Limitations & Future Work¶
- TC-JEPA requires 5–10 synthetic captions per image and is sensitive to caption quality and quantity; the LMM cost of generating captions is non-negligible for industrial deployment.
- Text conditioning is only used during pretraining; downstream inference cannot explicitly leverage text prompts for zero-shot retrieval/classification, so TC-JEPA still lags behind contrastive methods on zero-shot tasks (the paper does not compare zero-shot retrieval).

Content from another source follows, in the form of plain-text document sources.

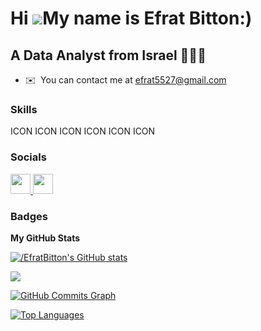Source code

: Hi ![](https://user-images.githubusercontent.com/18350557/176309783-0785949b-9127-417c-8b55-ab5a4333674e.gif)My name is Efrat Bitton:)
======================================================================================================================================

A Data Analyst from Israel 👩🏻‍💻
----------------------------------

* ✉️  You can contact me at [efrat5527@gmail.com](mailto:efrat5527@gmail.com)

### Skills


<p align="left">
ICON ICON ICON ICON ICON ICON
</p>


### Socials

<p align="left"> <a href="https://www.github.com//EfratBitton" target="_blank" rel="noreferrer"> <picture> <source media="(prefers-color-scheme: dark)" srcset="https://raw.githubusercontent.com/danielcranney/readme-generator/main/public/icons/socials/github-dark.svg" /> <source media="(prefers-color-scheme: light)" srcset="https://raw.githubusercontent.com/danielcranney/readme-generator/main/public/icons/socials/github.svg" /> <img src="https://raw.githubusercontent.com/danielcranney/readme-generator/main/public/icons/socials/github.svg" width="32" height="32" /> </picture> </a> <a href="https://www.linkedin.com/in/https://www.linkedin.com/in/efrat-bitton-8b74a7229/" target="_blank" rel="noreferrer"> <picture> <source media="(prefers-color-scheme: dark)" srcset="undefined" /> <source media="(prefers-color-scheme: light)" srcset="https://raw.githubusercontent.com/danielcranney/readme-generator/main/public/icons/socials/linkedin.svg" /> <img src="https://raw.githubusercontent.com/danielcranney/readme-generator/main/public/icons/socials/linkedin.svg" width="32" height="32" /> </picture> </a></p>

### Badges

<b>My GitHub Stats</b>

<a href="http://www.github.com//EfratBitton"><img src="https://github-readme-stats.vercel.app/api?username=/EfratBitton&show_icons=true&hide=&count_private=true&title_color=0891b2&text_color=ffffff&icon_color=0891b2&bg_color=1c1917&hide_border=true&show_icons=true" alt="/EfratBitton's GitHub stats" /></a>

<a href="http://www.github.com//EfratBitton"><img src="https://github-readme-streak-stats.herokuapp.com/?user=/EfratBitton&stroke=ffffff&background=1c1917&ring=0891b2&fire=0891b2&currStreakNum=ffffff&currStreakLabel=0891b2&sideNums=ffffff&sideLabels=ffffff&dates=ffffff&hide_border=true" /></a>

<a href="http://www.github.com//EfratBitton"><img src="https://github-readme-activity-graph.cyclic.app/graph?username=/EfratBitton&bg_color=1c1917&color=ffffff&line=0891b2&point=ffffff&area_color=1c1917&area=true&hide_border=true&custom_title=GitHub%20Commits%20Graph" alt="GitHub Commits Graph" /></a>

<a href="https://github.com//EfratBitton" align="left"><img src="https://github-readme-stats.vercel.app/api/top-langs/?username=/EfratBitton&langs_count=10&title_color=0891b2&text_color=ffffff&icon_color=0891b2&bg_color=1c1917&hide_border=true&locale=en&custom_title=Top%20%Languages" alt="Top Languages" /></a>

- Multi-layer cross-attention and multi-caption conditioning add computational overhead to the predictor; scaling to ViT-G level requires further validation of training cost and stability.
- The paper does not deeply discuss how synthetic caption bias and hallucination may contaminate representations, which could be exacerbated when changing caption generators.
Related Work & Insights¶
- vs I-JEPA / StoP / CAPI: All are latent MIM methods, but TC-JEPA addresses "uncertainty" by introducing a new information source (text) rather than architectural tricks (positional conditioning, random position encoding, cluster prediction), yielding more direct and comprehensive improvements.
- vs CLIP / SigLIP series: Also use image-caption pairs, but TC-JEPA does not use contrastive loss, so the feature space is not globally compressed, leading to much better performance on dense tasks; the downside is the inability to perform zero-shot image-text retrieval directly.
- vs DINOv2 / iBOT / Franca: These methods rely on "invariance+MIM" combinations for strong representations, requiring carefully designed image augmentations; TC-JEPA replaces augmentation with text conditioning, achieving comparable or better mIoU on IN-21k, suggesting "language can be another form of data augmentation."
- vs SPARC / DreamLIP (fine-grained contrastive methods with synthetic captions): Also use synthetic captions, but TC-JEPA treats captions as predictor conditions rather than contrastive targets, making it more suitable for dense tasks.
Rating¶
- Novelty: ⭐⭐⭐⭐ Injecting captions into the JEPA predictor is a relatively natural but previously unexplored direction; the combination of cross-attention, sparse-consistency regularization, and multi-caption max-pool is a clear engineering contribution.
- Experimental Thoroughness: ⭐⭐⭐⭐ Covers 3 model scales, 3 data scales, multiple tasks (classification/detection/segmentation), and systematically compares MIM, invariance, and contrastive methods.
- Writing Quality: ⭐⭐⭐⭐ Clear motivation and derivation, good combination of method diagrams and formulas, though some sections are dense to fit 8 pages.
- Value: ⭐⭐⭐⭐ Opens a "weak text supervision" scaling path for JEPA methods, with high downstream value for dense prediction and visual foundation models.